### EXERCISE DIRECTIONS
Give back every record word for word, keeping the pictures out.

####################

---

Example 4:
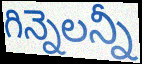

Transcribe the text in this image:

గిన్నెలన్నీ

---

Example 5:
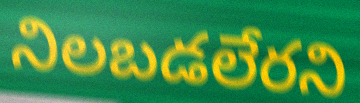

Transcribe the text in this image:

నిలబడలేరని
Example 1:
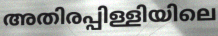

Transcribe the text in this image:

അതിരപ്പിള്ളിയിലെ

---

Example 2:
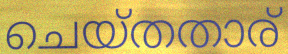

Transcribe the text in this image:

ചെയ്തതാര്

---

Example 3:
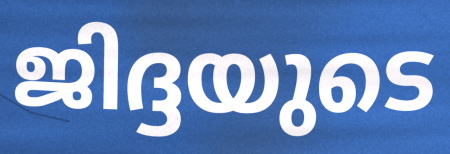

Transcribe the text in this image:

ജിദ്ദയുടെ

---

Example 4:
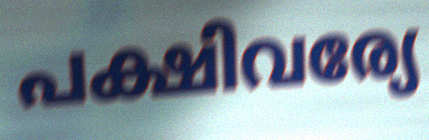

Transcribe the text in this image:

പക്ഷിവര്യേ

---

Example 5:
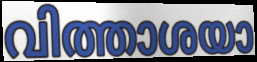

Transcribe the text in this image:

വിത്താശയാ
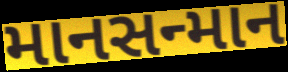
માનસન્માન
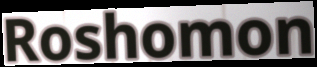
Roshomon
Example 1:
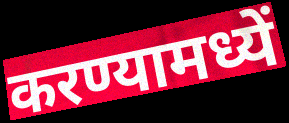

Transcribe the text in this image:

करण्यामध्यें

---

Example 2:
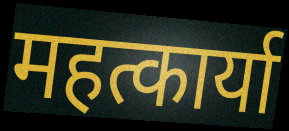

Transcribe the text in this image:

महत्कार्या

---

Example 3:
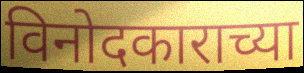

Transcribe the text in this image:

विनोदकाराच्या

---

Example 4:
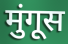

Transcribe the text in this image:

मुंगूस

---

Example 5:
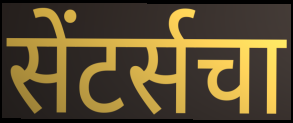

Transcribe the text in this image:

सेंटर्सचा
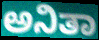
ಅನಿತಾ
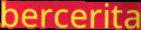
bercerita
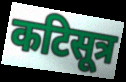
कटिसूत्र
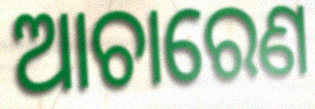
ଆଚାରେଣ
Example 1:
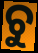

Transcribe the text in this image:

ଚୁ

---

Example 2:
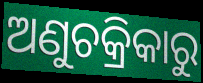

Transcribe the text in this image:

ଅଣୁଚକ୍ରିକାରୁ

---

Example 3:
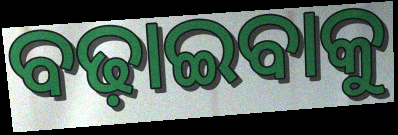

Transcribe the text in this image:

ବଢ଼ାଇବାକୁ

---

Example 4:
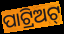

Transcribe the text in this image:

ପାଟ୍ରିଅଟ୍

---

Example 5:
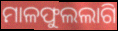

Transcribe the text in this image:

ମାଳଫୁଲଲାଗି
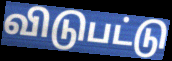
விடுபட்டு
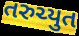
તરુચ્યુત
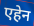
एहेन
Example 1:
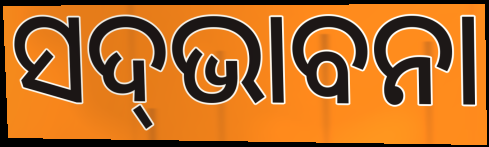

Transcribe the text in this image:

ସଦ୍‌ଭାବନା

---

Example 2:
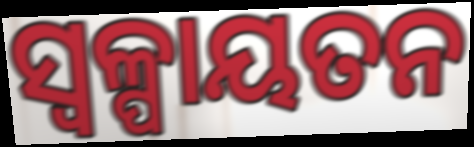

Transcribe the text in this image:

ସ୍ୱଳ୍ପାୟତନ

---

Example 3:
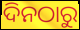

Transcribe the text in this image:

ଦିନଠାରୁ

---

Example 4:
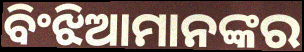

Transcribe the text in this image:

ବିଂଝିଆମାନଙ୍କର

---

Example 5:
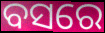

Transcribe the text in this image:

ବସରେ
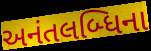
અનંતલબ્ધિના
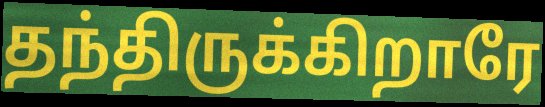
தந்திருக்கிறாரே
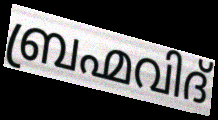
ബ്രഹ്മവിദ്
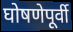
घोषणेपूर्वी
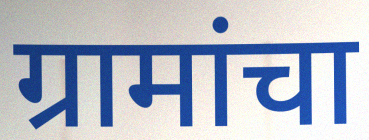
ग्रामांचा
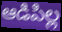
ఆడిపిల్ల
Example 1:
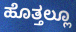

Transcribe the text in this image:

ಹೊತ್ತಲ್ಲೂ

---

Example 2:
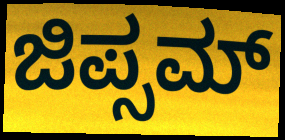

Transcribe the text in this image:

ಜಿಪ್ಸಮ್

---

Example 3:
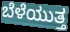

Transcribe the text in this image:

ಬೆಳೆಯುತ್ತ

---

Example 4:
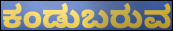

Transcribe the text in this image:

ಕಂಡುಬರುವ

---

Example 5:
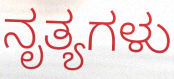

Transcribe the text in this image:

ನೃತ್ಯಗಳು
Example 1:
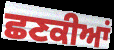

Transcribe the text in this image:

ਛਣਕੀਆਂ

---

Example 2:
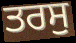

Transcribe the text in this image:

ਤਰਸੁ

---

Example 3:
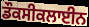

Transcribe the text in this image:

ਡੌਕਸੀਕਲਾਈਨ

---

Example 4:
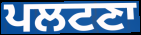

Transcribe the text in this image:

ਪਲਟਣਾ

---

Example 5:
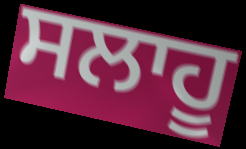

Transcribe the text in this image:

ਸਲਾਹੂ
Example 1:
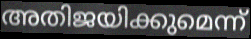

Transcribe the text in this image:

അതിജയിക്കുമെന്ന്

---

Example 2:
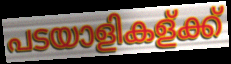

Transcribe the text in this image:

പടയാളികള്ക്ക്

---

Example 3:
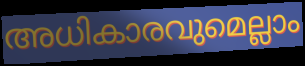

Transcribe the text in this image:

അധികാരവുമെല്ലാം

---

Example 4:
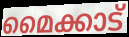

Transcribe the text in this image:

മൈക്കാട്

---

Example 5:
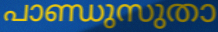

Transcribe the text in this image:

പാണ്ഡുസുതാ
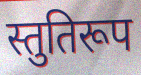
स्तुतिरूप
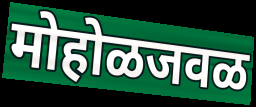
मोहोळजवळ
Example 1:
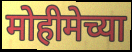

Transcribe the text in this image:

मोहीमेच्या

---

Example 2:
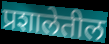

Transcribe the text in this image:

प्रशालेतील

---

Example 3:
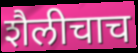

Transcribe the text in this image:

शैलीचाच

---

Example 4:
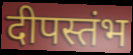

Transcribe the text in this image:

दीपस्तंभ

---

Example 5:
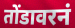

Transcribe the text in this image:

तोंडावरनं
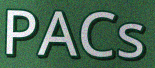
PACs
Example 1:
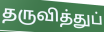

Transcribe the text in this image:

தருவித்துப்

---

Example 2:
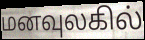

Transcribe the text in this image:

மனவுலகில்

####################

### ANSWER FOR THE TASK
---

Example 4:

Transcribe the text in this image:

గిన్నెలన్నీ

---

Example 5:

Transcribe the text in this image:

నిలబడలేరని
Example 1:

Transcribe the text in this image:

അതിരപ്പിള്ളിയിലെ

---

Example 2:

Transcribe the text in this image:

ചെയ്തതാര്

---

Example 3:

Transcribe the text in this image:

ജിദ്ദയുടെ

---

Example 4:

Transcribe the text in this image:

പക്ഷിവര്യേ

---

Example 5:

Transcribe the text in this image:

വിത്താശയാ
માનસન્માન
Roshomon
Example 1:

Transcribe the text in this image:

करण्यामध्यें

---

Example 2:

Transcribe the text in this image:

महत्कार्या

---

Example 3:

Transcribe the text in this image:

विनोदकाराच्या

---

Example 4:

Transcribe the text in this image:

मुंगूस

---

Example 5:

Transcribe the text in this image:

सेंटर्सचा
ಅನಿತಾ
bercerita
कटिसूत्र
ଆଚାରେଣ
Example 1:

Transcribe the text in this image:

ଚୁ

---

Example 2:

Transcribe the text in this image:

ଅଣୁଚକ୍ରିକାରୁ

---

Example 3:

Transcribe the text in this image:

ବଢ଼ାଇବାକୁ

---

Example 4:

Transcribe the text in this image:

ପାଟ୍ରିଅଟ୍

---

Example 5:

Transcribe the text in this image:

ମାଳଫୁଲଲାଗି
விடுபட்டு
તરુચ્યુત
एहेन
Example 1:

Transcribe the text in this image:

ସଦ୍‌ଭାବନା

---

Example 2:

Transcribe the text in this image:

ସ୍ୱଳ୍ପାୟତନ

---

Example 3:

Transcribe the text in this image:

ଦିନଠାରୁ

---

Example 4:

Transcribe the text in this image:

ବିଂଝିଆମାନଙ୍କର

---

Example 5:

Transcribe the text in this image:

ବସରେ
અનંતલબ્ધિના
தந்திருக்கிறாரே
ബ്രഹ്മവിദ്
घोषणेपूर्वी
ग्रामांचा
ఆడిపిల్ల
Example 1:

Transcribe the text in this image:

ಹೊತ್ತಲ್ಲೂ

---

Example 2:

Transcribe the text in this image:

ಜಿಪ್ಸಮ್

---

Example 3:

Transcribe the text in this image:

ಬೆಳೆಯುತ್ತ

---

Example 4:

Transcribe the text in this image:

ಕಂಡುಬರುವ

---

Example 5:

Transcribe the text in this image:

ನೃತ್ಯಗಳು
Example 1:

Transcribe the text in this image:

ਛਣਕੀਆਂ

---

Example 2:

Transcribe the text in this image:

ਤਰਸੁ

---

Example 3:

Transcribe the text in this image:

ਡੌਕਸੀਕਲਾਈਨ

---

Example 4:

Transcribe the text in this image:

ਪਲਟਣਾ

---

Example 5:

Transcribe the text in this image:

ਸਲਾਹੂ
Example 1:

Transcribe the text in this image:

അതിജയിക്കുമെന്ന്

---

Example 2:

Transcribe the text in this image:

പടയാളികള്ക്ക്

---

Example 3:

Transcribe the text in this image:

അധികാരവുമെല്ലാം

---

Example 4:

Transcribe the text in this image:

മൈക്കാട്

---

Example 5:

Transcribe the text in this image:

പാണ്ഡുസുതാ
स्तुतिरूप
मोहोळजवळ
Example 1:

Transcribe the text in this image:

मोहीमेच्या

---

Example 2:

Transcribe the text in this image:

प्रशालेतील

---

Example 3:

Transcribe the text in this image:

शैलीचाच

---

Example 4:

Transcribe the text in this image:

दीपस्तंभ

---

Example 5:

Transcribe the text in this image:

तोंडावरनं
PACs
Example 1:

Transcribe the text in this image:

தருவித்துப்

---

Example 2:

Transcribe the text in this image:

மனவுலகில்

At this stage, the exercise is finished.